NEBRASKA Nominated for six Oscars, including best picture, the latest from Alexander Payne (“The Descendants”) is a desolate, often powerfully moving comedy-drama about fathers, sons, life’s highways and missed off-ramps. Best actor nominee Bruce Dern plays an ornery old coot on a road trip to claim a sweepstakes prize. Will Forte, unexpectedly good, is the grown son trying to get him there. Extras: making-of featurettes (Paramount, $29.98; Blu-ray, $39.99)

THE CRASH REEL This 2013 documentary about the half-pipe rivalry between Shaun White and Kevin Pearce offers plenty of snowboarding thrills.

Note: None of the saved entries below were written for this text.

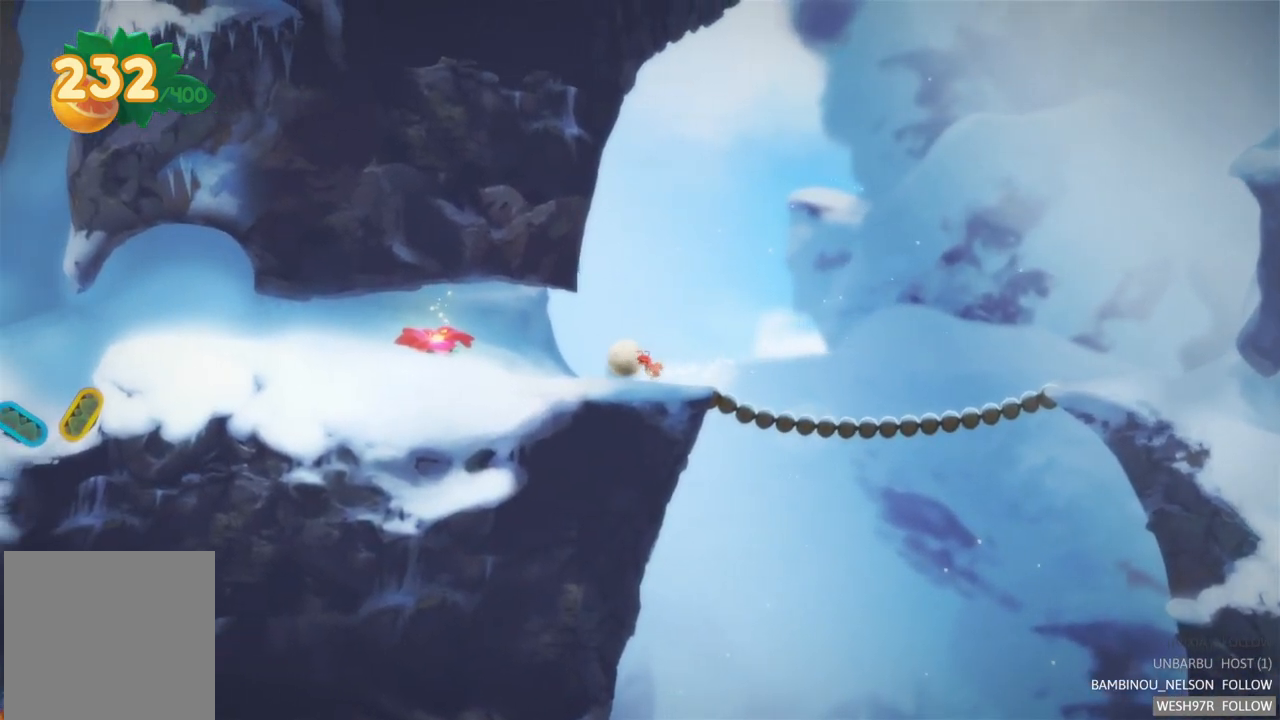
{"buttons": [], "left_stick": "left", "right_stick": "center", "events": []}
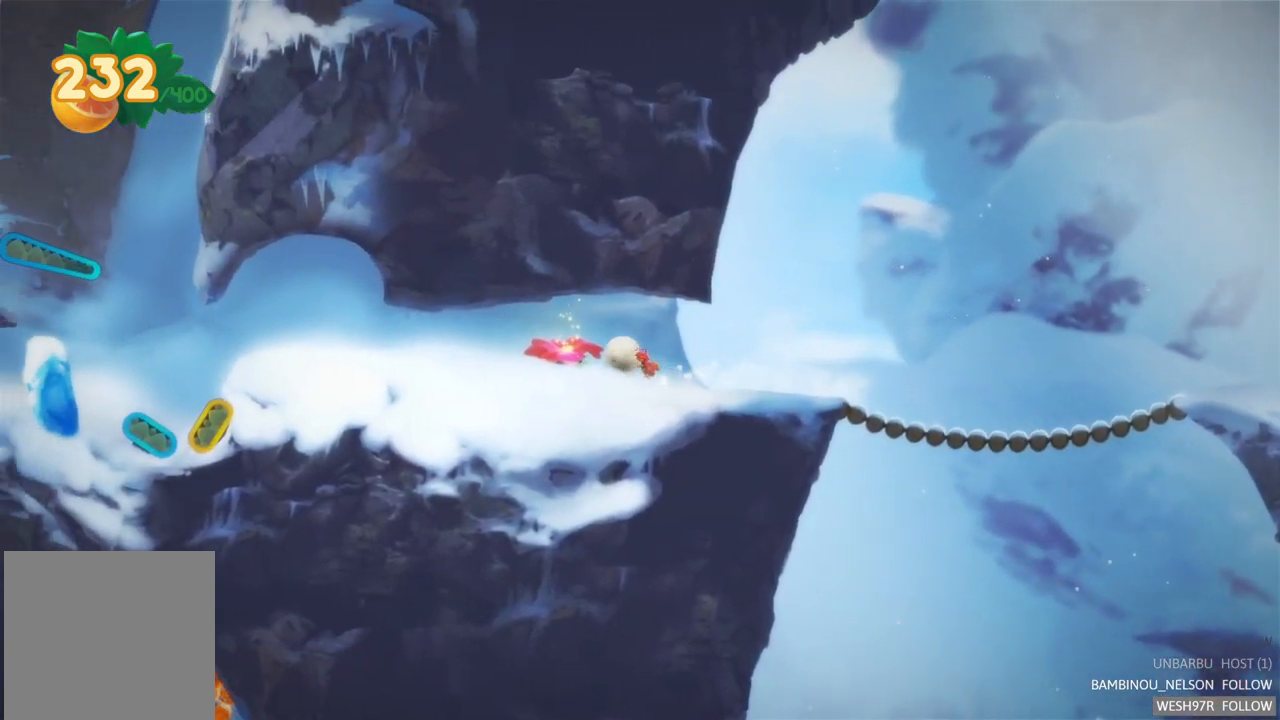
{"buttons": [], "left_stick": "left", "right_stick": "center", "events": []}
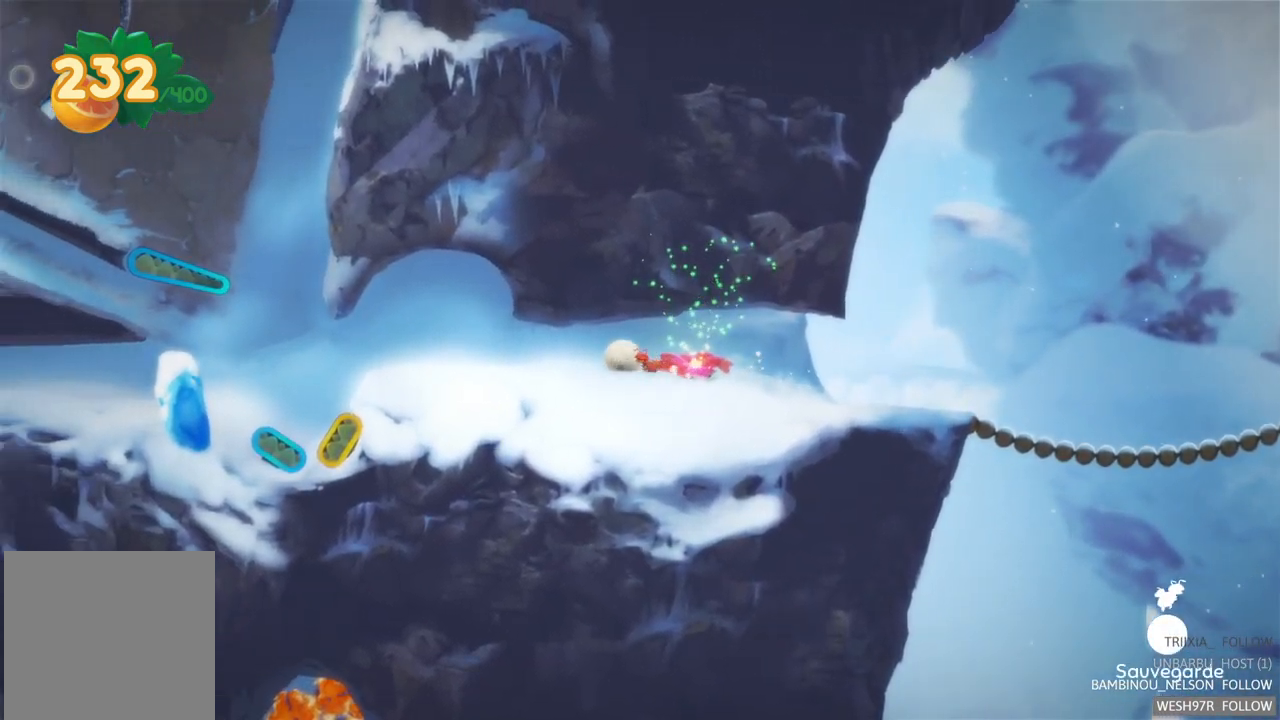
{"buttons": [], "left_stick": "left", "right_stick": "center", "events": []}
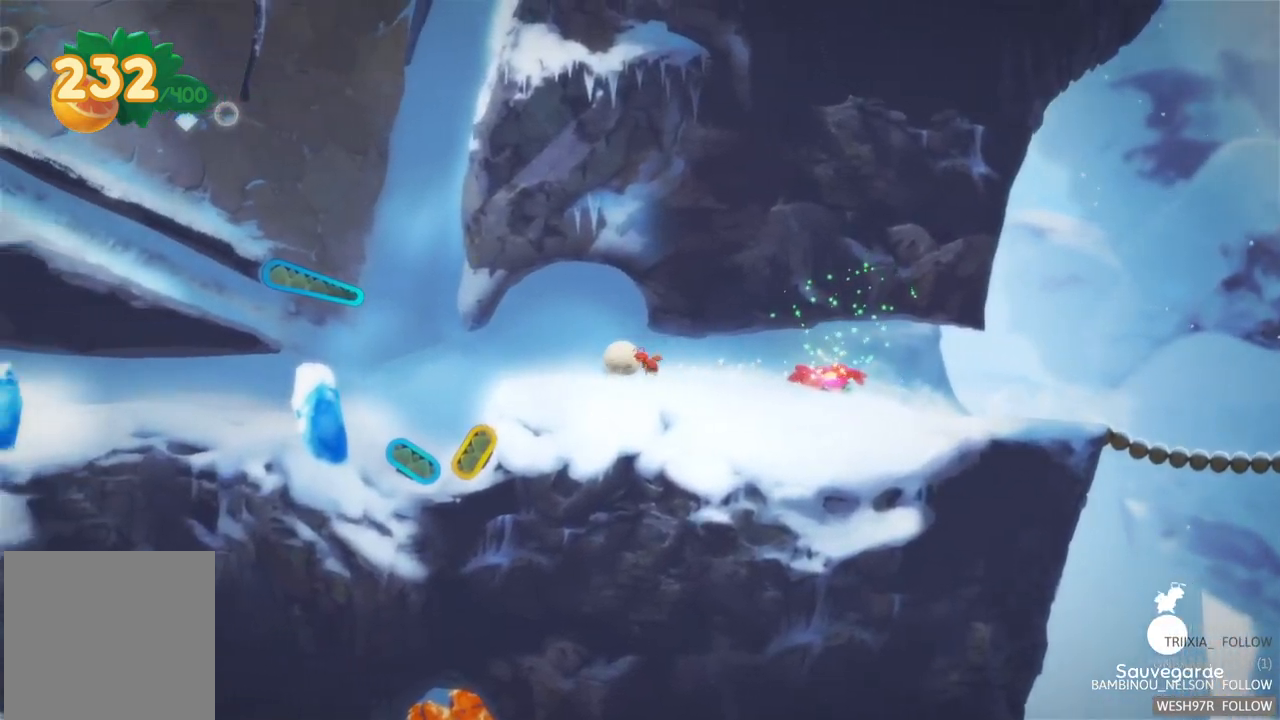
{"buttons": [], "left_stick": "center", "right_stick": "center", "events": [[433, "left_stick", "center"]]}
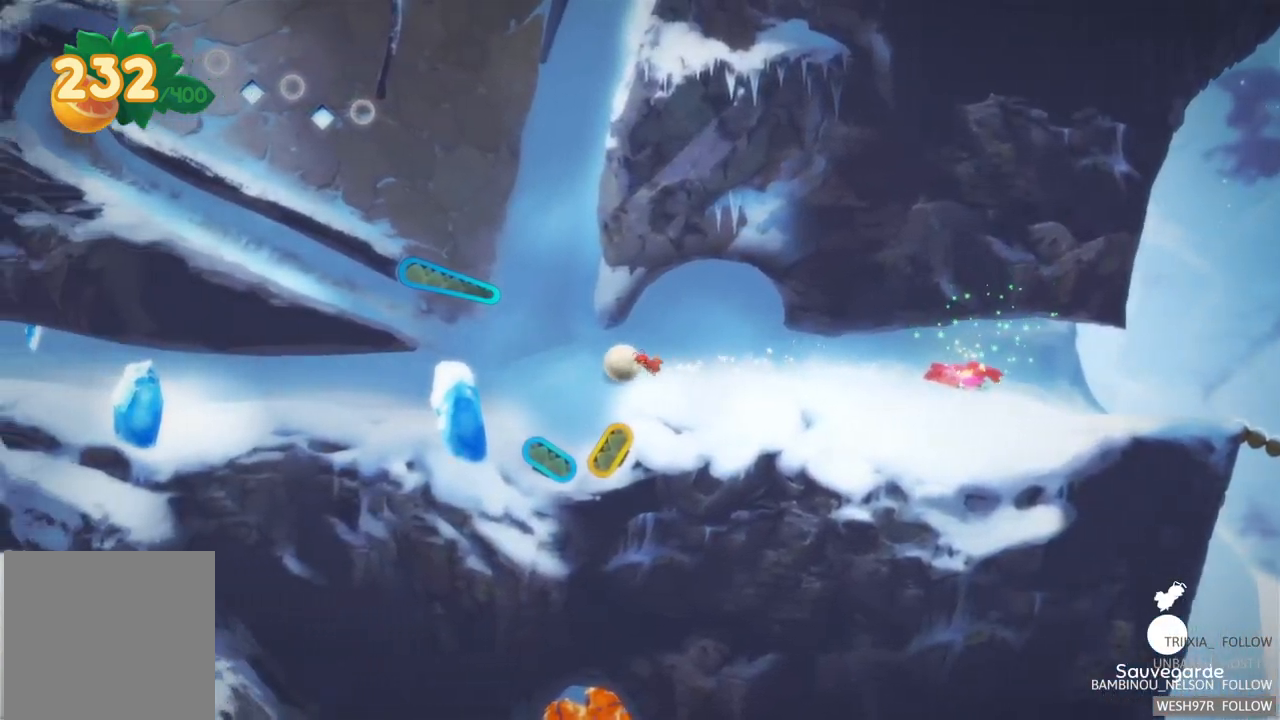
{"buttons": [], "left_stick": "center", "right_stick": "center", "events": []}
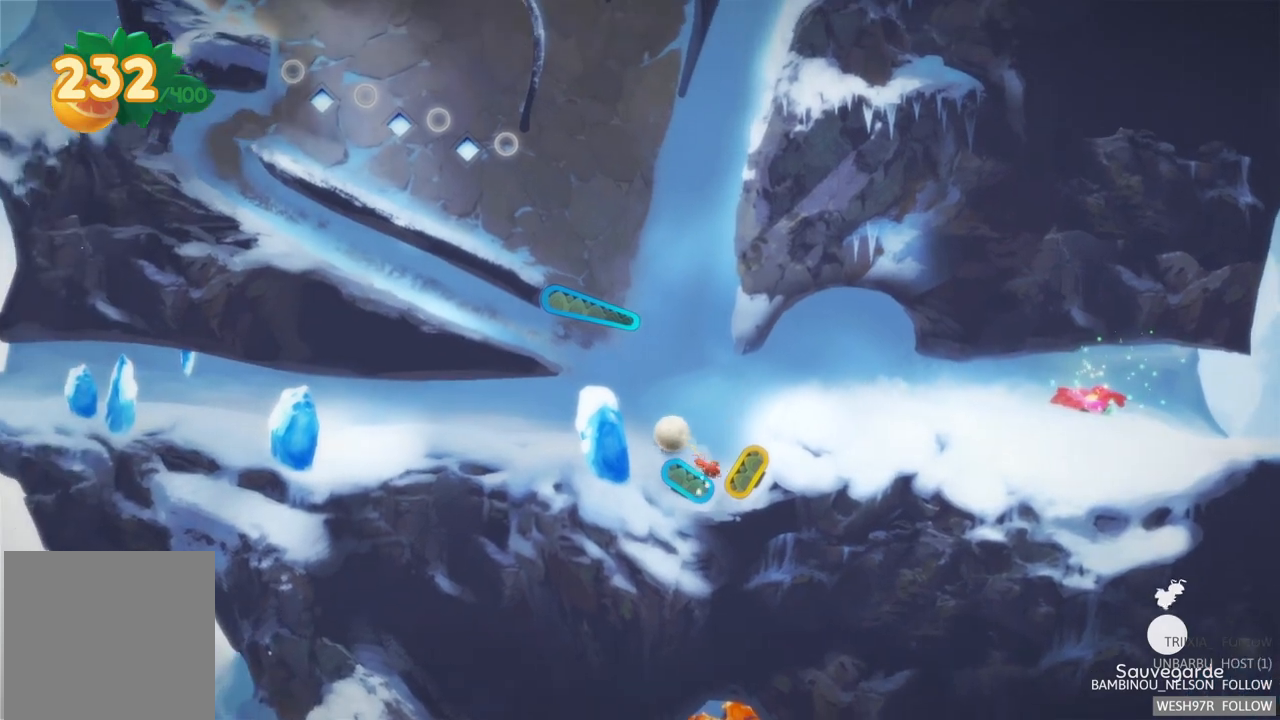
{"buttons": [], "left_stick": "right", "right_stick": "center", "events": [[283, "left_stick", "right"]]}
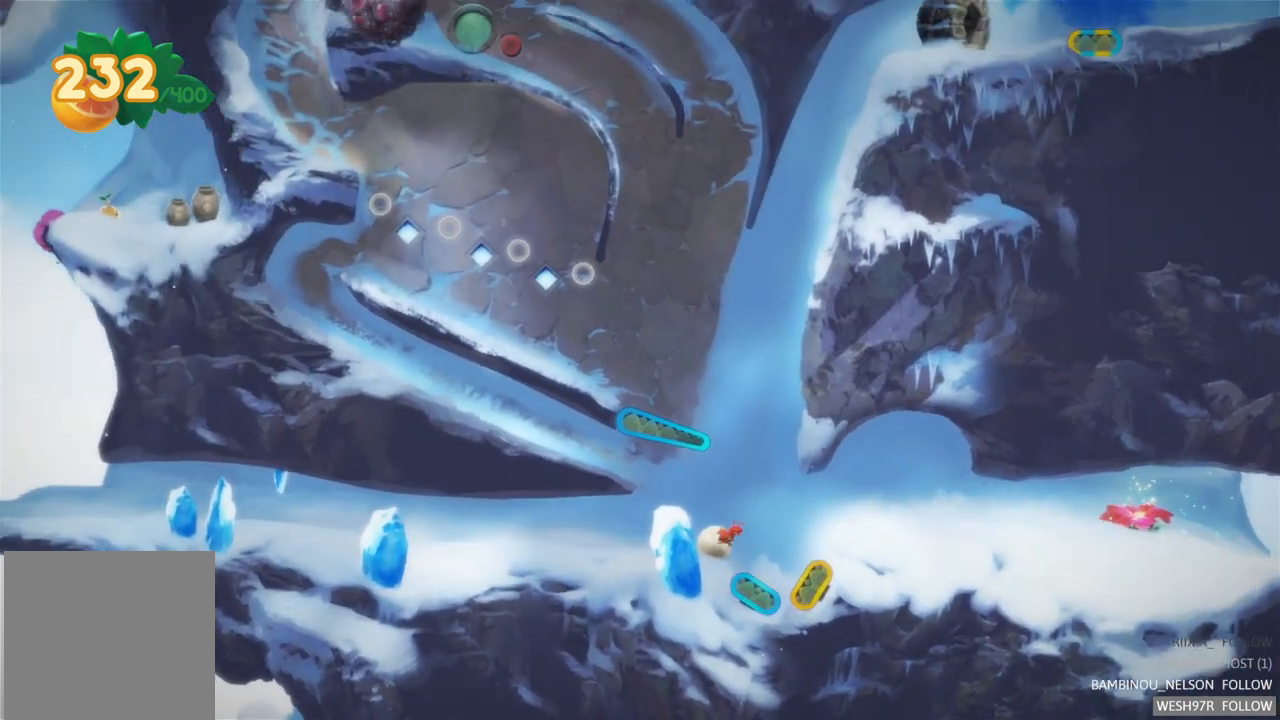
{"buttons": ["R2"], "left_stick": "center", "right_stick": "center", "events": [[400, "left_stick", "center"], [483, "R2", "down"]]}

It also has its share of existential chills, courtesy of Pearce’s recovery from a 2009 training accident. (Phase 4, $16.99; Blu-ray, $16.99)

TESS Roman Polanski’s 1979 adaptation of Thomas Hardy’s “Tess of the d’Urbervilles” resonates with exquisite passion. While faithful to Hardy’s artistic vision, Polanski interposes his own views of tragedy. Nastassia Kinski is brilliant in the lead. Extras: digital restoration, three documentaries about film, 1979 interview with Polanski, trailers. (Criterion Collection, dual DVD/Blu-ray, $39.95)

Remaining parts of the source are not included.